«De véritables mégapoles»

Daniel Borel, Chairman Logitech International S.A. / © Logitech
Daniel Borel, Chairman Logitech International S.A. / © Logitech

> Le site de Logitech

> Suzhou

Avez-vous déjà joué à Sim City, ce jeu électronique qui vous permet de créer une ville virtuelle? A l’échelle du réel, c’est exactement ce que m’inspirent Shanghai et Suzhou. Dans le cadre d’une vision développée au plus haut niveau, en l’espace de 10 -15 ans, ces deux villes sont devenues de véritables mégapoles. La première a retrouvé son rang en tant que moteur économique et financier, alors que la notoriété de la seconde, appelée souvent «la Venise de la Chine», repose sur la création d’un véritable pôle d’activités liées à l’électronique, qui a généré un véritable écosystème et regroupe pléthore d’activités et de métiers périphériques – des fournisseurs de composants électroniques aux entreprises de logistique et de transports. 

En 1992, il fallait compter près de 5 heures de route pour aller de Shanghai à Suzhou. Non pas que le trafic fut particulièrement dense, mais parce que l’état de la route nous obligeait à rouler prudemment afin d’éviter les trous, les piétons qui traversaient de façon très spontanée, pour ne pas mentionner les vélos et ... quelques buffles égarés! Quinze ans plus tard, voies rapides, échangeurs et ponts se sont multipliés de façon exponentielle et relient des agglomérations surgies de nulle part, qui se succèdent en continu le long de l’axe Shanghai – Suzhou.

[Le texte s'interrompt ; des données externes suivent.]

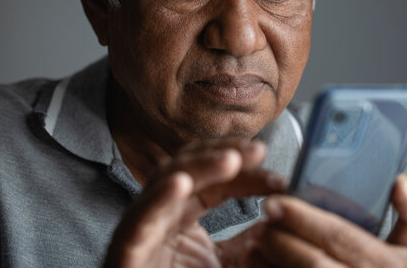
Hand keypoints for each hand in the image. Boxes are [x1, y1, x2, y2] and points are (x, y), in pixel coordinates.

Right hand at [104, 139, 286, 267]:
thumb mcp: (226, 265)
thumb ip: (249, 244)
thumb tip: (280, 222)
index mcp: (184, 213)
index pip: (217, 181)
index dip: (247, 172)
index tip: (280, 179)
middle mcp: (164, 212)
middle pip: (192, 168)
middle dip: (225, 154)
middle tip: (258, 150)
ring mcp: (144, 225)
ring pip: (167, 181)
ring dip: (199, 167)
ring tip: (230, 159)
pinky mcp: (127, 247)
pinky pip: (141, 218)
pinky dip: (159, 198)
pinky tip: (180, 184)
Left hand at [249, 175, 406, 266]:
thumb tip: (401, 183)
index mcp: (388, 265)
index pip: (340, 238)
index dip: (305, 218)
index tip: (279, 201)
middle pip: (312, 262)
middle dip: (281, 237)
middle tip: (265, 216)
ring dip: (272, 258)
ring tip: (258, 238)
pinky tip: (257, 260)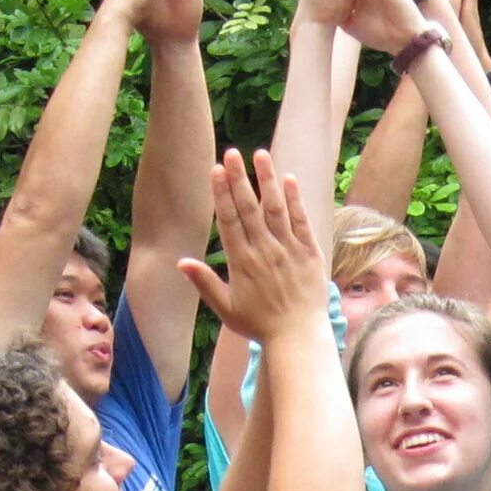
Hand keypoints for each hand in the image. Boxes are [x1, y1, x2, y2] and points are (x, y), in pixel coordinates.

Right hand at [182, 149, 324, 344]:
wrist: (298, 338)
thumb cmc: (260, 325)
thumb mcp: (226, 308)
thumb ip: (204, 283)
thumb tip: (180, 262)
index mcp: (242, 262)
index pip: (229, 220)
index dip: (221, 193)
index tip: (215, 170)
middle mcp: (265, 251)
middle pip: (250, 208)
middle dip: (239, 178)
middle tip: (231, 152)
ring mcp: (289, 250)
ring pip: (276, 209)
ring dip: (267, 180)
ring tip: (260, 155)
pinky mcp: (310, 254)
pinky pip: (301, 222)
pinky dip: (294, 201)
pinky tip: (288, 179)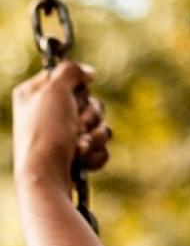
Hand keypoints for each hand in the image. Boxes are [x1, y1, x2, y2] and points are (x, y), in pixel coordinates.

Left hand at [12, 61, 110, 188]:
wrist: (46, 174)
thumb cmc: (46, 132)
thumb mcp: (54, 90)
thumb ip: (71, 71)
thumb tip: (88, 73)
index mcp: (34, 94)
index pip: (67, 78)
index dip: (77, 87)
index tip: (74, 96)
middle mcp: (47, 113)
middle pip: (89, 102)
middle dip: (89, 115)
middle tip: (75, 125)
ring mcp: (62, 136)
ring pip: (99, 125)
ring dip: (95, 135)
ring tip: (79, 147)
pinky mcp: (75, 154)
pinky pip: (100, 146)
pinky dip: (95, 152)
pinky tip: (82, 158)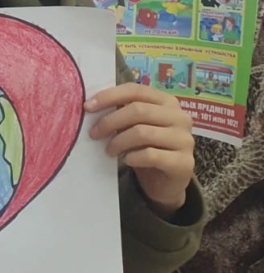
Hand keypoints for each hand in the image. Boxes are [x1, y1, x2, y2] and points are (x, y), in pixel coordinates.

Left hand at [86, 83, 194, 214]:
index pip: (135, 90)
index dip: (109, 96)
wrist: (165, 182)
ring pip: (143, 132)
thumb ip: (121, 111)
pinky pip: (151, 155)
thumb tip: (91, 105)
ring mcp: (185, 140)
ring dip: (119, 141)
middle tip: (94, 134)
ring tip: (109, 150)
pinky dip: (133, 157)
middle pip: (138, 110)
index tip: (87, 107)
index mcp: (166, 101)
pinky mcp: (184, 163)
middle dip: (110, 121)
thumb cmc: (146, 147)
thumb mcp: (133, 125)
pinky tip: (126, 160)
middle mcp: (180, 117)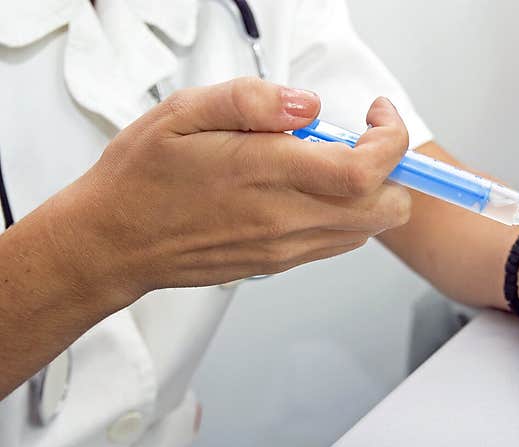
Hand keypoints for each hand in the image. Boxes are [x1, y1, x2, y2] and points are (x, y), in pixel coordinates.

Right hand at [52, 77, 410, 307]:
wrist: (115, 242)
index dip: (391, 140)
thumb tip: (310, 105)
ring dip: (369, 192)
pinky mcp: (281, 262)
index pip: (366, 170)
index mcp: (266, 174)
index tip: (377, 115)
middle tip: (362, 139)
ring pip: (367, 228)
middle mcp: (286, 219)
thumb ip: (252, 101)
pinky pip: (338, 241)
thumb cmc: (143, 176)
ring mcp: (286, 247)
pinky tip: (307, 187)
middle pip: (386, 209)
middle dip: (393, 170)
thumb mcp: (184, 112)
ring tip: (325, 161)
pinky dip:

Autre illustration d’un développement qui dépasse l’imaginaire: Pudong. Lorsque je cherchais un terrain pour l’établissement d’une usine dans la région de Shanghai, j’avais eu l’occasion de visiter cet endroit, visiter étant en l’occurrence un bien grand mot puisque à l’époque Pudong était une sorte de «no man’s land», un endroit abandonné parfaitement déprimant. Aujourd’hui, sous l’impulsion des autorités qui l’ont réhabilité, Pudong est devenu le quartier résidentiel et d’affaires en vue de Shanghai. Il compte désormais un nombre incroyable de tours et de gratte-ciels qui ne cessent de «pousser», sans oublier l’aéroport international dont la première piste a été ouverte en 1999, et qui a reçu la bagatelle de 17 millions de passagers en 2006, dont 9 millions d’étrangers. Et ce n’est pas fini puisque les plans d’extension à long terme prévoient la construction de rien moins que 3 terminaux, 2 satellites et 5 pistes d’atterrissage!

© Logitech
© Logitech


Logitech s’est établie à Taiwan (1986), puis installée  en Chine continentale dès 1992. Cette implantation en deux temps nous a permis de bénéficier des compétences et du réseau local de nos partenaires. Dès le début de notre aventure, j’ai été très impressionné par le volontarisme et le dynamisme chinois. Et si il est vrai que «la Chine appartient aux Chinois», et qu’il ne nous est pas toujours facile de comprendre une façon de faire qui obéit à des règles et des codes particuliers, dans les faits, Logitech a bénéficié d’un soutien remarquable de la part des autorités locales. Au cours de toutes ces années, dans le cadre d’une planification à long terme, les autorités de Suzhou, ont été à l’écoute de nos besoins. Cela s’est traduit, entre autre, par l’installation accélérée d’un réseau à fibres optiques en 1994, l’approvisionnement sécurisé en électricité, des délais très courts pour l’obtention d’un permis de construire – 10 mois pour construire une usine moderne de 50'000 m2  - et d’autres actions propres à favoriser notre implantation et celle d’autres sociétés hi-tech dans la région, soutenant ainsi l’avènement d’un parc industriel qui a créé des emplois par milliers.

© Logitech
© Logitech




Aujourd’hui comme hier, je suis fasciné par la Chine. Par la dualité de ce pays à la fois très ouvert et moderne, et terriblement hermétique, ancré dans ses traditions et son histoire.